[Detected change data]
----------
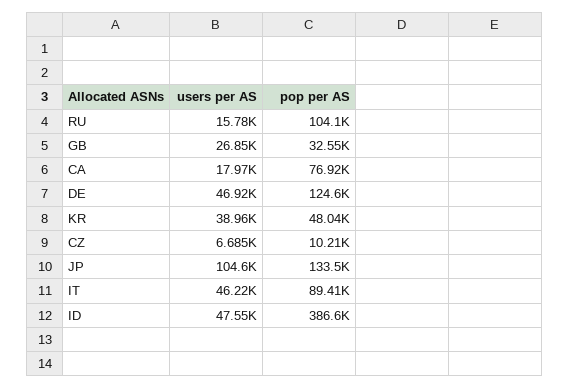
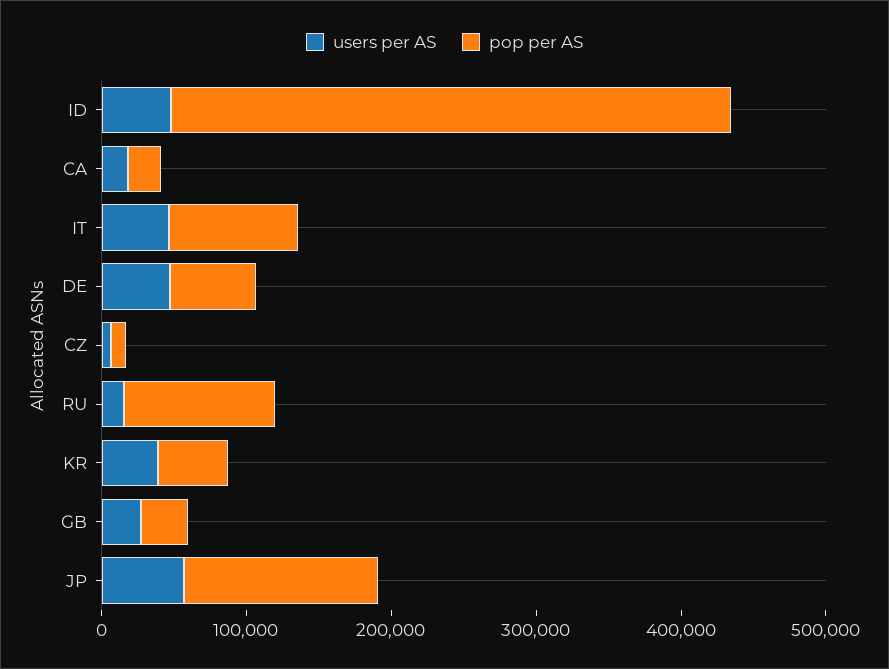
  {
    "users per AS": {
      "RU": 15780,
      "GB": 26850,
      "CA": 17970,
      "DE": 46920,
      "KR": 38960,
      "CZ": 6685,
-     "JP": 104600,
+     "JP": 60000,
      "IT": 46220,
      "ID": 47550
    },
    "pop per AS": {
      "RU": 104100,
      "GB": 32550,
-     "CA": 76920,
+     "CA": 20000,
-     "DE": 124600,
+     "DE": 60000,
      "KR": 48040,
      "CZ": 10210,
      "JP": 133500,
      "IT": 89410,
      "ID": 386600
    }
  }

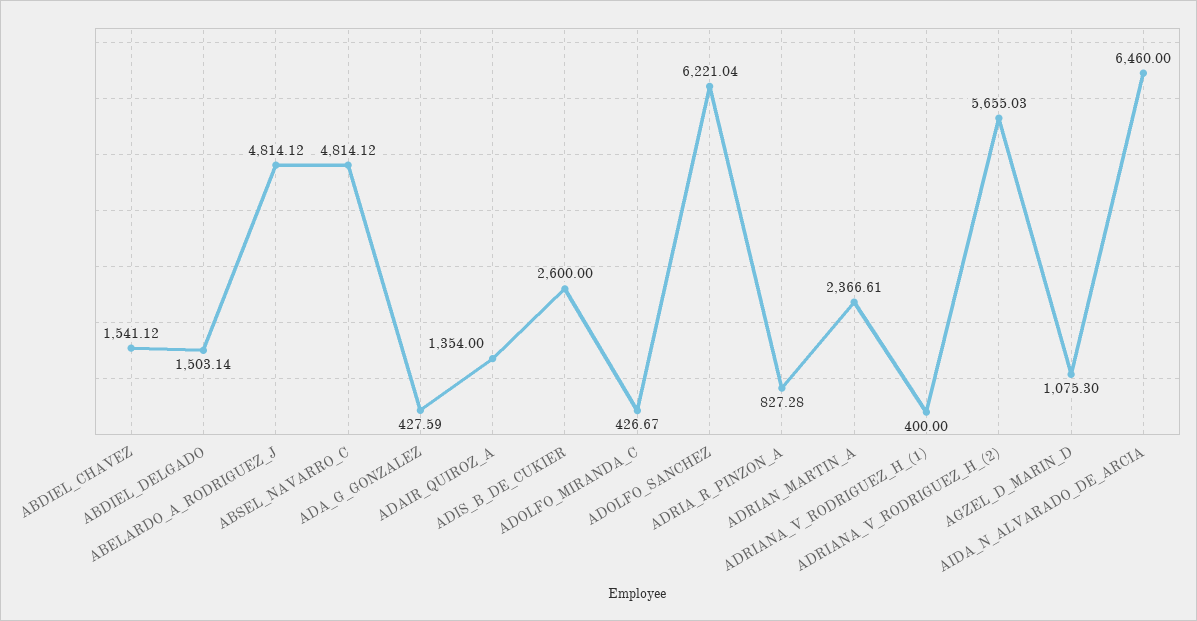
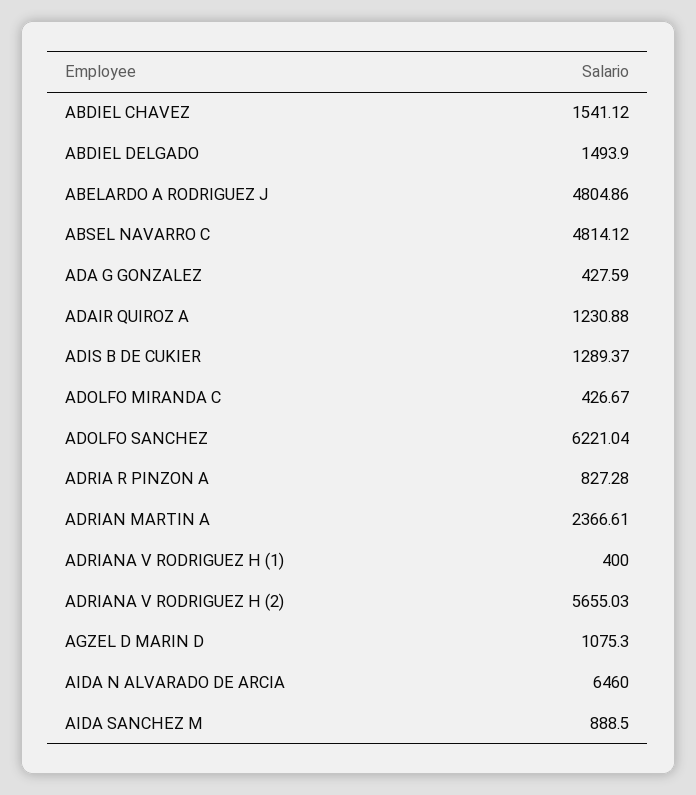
  {
    "ABDIEL_CHAVEZ": 1541.12,
-   "ABDIEL_DELGADO": 1503.14,
+   "ABDIEL_DELGADO": 1493.9,
-   "ABELARDO_A_RODRIGUEZ_J": 4814.12,
+   "ABELARDO_A_RODRIGUEZ_J": 4804.86,
    "ABSEL_NAVARRO_C": 4814.12,
    "ADA_G_GONZALEZ": 427.59,
-   "ADAIR_QUIROZ_A": 1354,
+   "ADAIR_QUIROZ_A": 1230.88,
-   "ADIS_B_DE_CUKIER": 2600,
+   "ADIS_B_DE_CUKIER": 1289.37,
    "ADOLFO_MIRANDA_C": 426.67,
    "ADOLFO_SANCHEZ": 6221.04,
    "ADRIA_R_PINZON_A": 827.28,
    "ADRIAN_MARTIN_A": 2366.61,
    "ADRIANA_V_RODRIGUEZ_H_(1)": 400,
    "ADRIANA_V_RODRIGUEZ_H_(2)": 5655.03,
    "AGZEL_D_MARIN_D": 1075.3,
-   "AIDA_N_ALVARADO_DE_ARCIA": 6460
+   "AIDA_N_ALVARADO_DE_ARCIA": 6460,
+   "AIDA SANCHEZ M": 888.5
  }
----------
Give the entries again exactly, but skip every image.

▶ [Task output]
  {
    "users per AS": {
      "RU": 15780,
      "GB": 26850,
      "CA": 17970,
      "DE": 46920,
      "KR": 38960,
      "CZ": 6685,
-     "JP": 104600,
+     "JP": 60000,
      "IT": 46220,
      "ID": 47550
    },
    "pop per AS": {
      "RU": 104100,
      "GB": 32550,
-     "CA": 76920,
+     "CA": 20000,
-     "DE": 124600,
+     "DE": 60000,
      "KR": 48040,
      "CZ": 10210,
      "JP": 133500,
      "IT": 89410,
      "ID": 386600
    }
  }

  {
    "ABDIEL_CHAVEZ": 1541.12,
-   "ABDIEL_DELGADO": 1503.14,
+   "ABDIEL_DELGADO": 1493.9,
-   "ABELARDO_A_RODRIGUEZ_J": 4814.12,
+   "ABELARDO_A_RODRIGUEZ_J": 4804.86,
    "ABSEL_NAVARRO_C": 4814.12,
    "ADA_G_GONZALEZ": 427.59,
-   "ADAIR_QUIROZ_A": 1354,
+   "ADAIR_QUIROZ_A": 1230.88,
-   "ADIS_B_DE_CUKIER": 2600,
+   "ADIS_B_DE_CUKIER": 1289.37,
    "ADOLFO_MIRANDA_C": 426.67,
    "ADOLFO_SANCHEZ": 6221.04,
    "ADRIA_R_PINZON_A": 827.28,
    "ADRIAN_MARTIN_A": 2366.61,
    "ADRIANA_V_RODRIGUEZ_H_(1)": 400,
    "ADRIANA_V_RODRIGUEZ_H_(2)": 5655.03,
    "AGZEL_D_MARIN_D": 1075.3,
-   "AIDA_N_ALVARADO_DE_ARCIA": 6460
+   "AIDA_N_ALVARADO_DE_ARCIA": 6460,
+   "AIDA SANCHEZ M": 888.5
  }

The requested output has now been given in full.